Remember, though, that money in the wallet is no longer money in the business. If you’re in a business that must invest to grow, taking out money can hurt your company’s future prospects. And if you have other investors, taking too much may not be fair to them. If you pursue this strategy, minimize your dependence on other investors, and structure the business to allow you to draw out cash as needed.
Another strategy is simply to call it quits, close the business doors, and sell off the assets. Remember, though, that any proceeds must be used to repay creditors; the remainder gets divided among shareholders.
If you’re emotionally attached to the company you’ve built, you might transfer the firm to a customer, employee, or family member who will preserve your legacy. In this arrangement, the seller often finances the sale and lets the buyer pay the debt off over time. Handing the business off to a friendly buyer lets the owner make more money than in a liquidation, but it preserves the business and gives the buyer an opportunity to run it..
The purest friendly buyout occurs when a family member buys the business. A family transfer only works, however, in a family that can manage the takeover peacefully. If yours tends to fight, the business will give them a golden opportunity to do just that. While they argue, your firm will slide into disrepair. Good planning and clear instructions can help.
Sell your firm to another business, and you exit the firm and leave your children a financial legacy while saving the business from second-generation ruin.

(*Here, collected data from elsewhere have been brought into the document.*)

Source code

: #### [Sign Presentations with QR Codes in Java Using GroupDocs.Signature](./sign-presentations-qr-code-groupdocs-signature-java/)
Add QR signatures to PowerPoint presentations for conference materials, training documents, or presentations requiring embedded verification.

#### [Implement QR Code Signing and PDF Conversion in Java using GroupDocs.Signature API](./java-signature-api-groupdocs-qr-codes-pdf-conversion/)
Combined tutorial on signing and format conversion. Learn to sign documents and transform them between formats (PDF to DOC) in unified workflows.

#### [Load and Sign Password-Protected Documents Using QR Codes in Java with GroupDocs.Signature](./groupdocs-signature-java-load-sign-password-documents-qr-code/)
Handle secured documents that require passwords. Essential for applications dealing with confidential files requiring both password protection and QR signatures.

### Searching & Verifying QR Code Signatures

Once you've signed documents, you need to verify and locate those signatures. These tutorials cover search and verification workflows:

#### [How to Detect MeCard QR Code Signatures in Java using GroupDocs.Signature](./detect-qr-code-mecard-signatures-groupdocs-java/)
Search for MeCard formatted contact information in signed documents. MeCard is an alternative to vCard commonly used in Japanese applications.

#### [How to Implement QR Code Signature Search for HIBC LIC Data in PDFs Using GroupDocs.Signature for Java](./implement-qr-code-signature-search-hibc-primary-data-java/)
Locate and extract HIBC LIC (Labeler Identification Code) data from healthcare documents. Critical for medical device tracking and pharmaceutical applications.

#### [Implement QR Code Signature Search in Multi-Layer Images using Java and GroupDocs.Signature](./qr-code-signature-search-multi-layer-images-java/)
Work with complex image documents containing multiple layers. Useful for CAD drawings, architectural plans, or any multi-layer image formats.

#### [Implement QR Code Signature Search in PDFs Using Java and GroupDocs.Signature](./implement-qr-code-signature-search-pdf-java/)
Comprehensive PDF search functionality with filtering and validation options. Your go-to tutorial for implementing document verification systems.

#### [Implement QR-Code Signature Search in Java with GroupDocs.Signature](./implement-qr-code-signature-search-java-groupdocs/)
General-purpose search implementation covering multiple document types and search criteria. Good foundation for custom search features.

Choose the right buyer, and you can command a purchase price that’s based on much more than your company’s future cash stream. An acquirer may be able to use your firm to expand into a new market, offer existing customers a new product, or develop critical capabilities faster than they could alone. They’ll pay for those opportunities.
Acquisition does have a dark side. If there’s a bad fit between the two companies, the combination can self-destruct, with managers working more to quell inter-company strife than to move the firm forward.
There are millions of companies in the United States, and only about 7,000 of them are publicly owned. Some of those were spun out of existing publicly-traded companies, making the number of public companies founded by entrepreneurs even lower.
There’s a good reason for that. Initial public offerings are expensive, complicated, and time-consuming. They begin with a company spending millions on a road show that’s designed to convince investors and Wall Street analysts of the firm’s worth. If all goes well, they end with a firm that has a more complicated corporate structure, a greater number of rules to follow, less flexibility in running the company, and analysts who want information every 90 days.
Professional investors with a track record of taking companies public are an IPO’s best managers. If you’re the principle entrepreneur and have done a great job protecting your equity, you’ll make some money, too—but possibly at the cost of your sanity.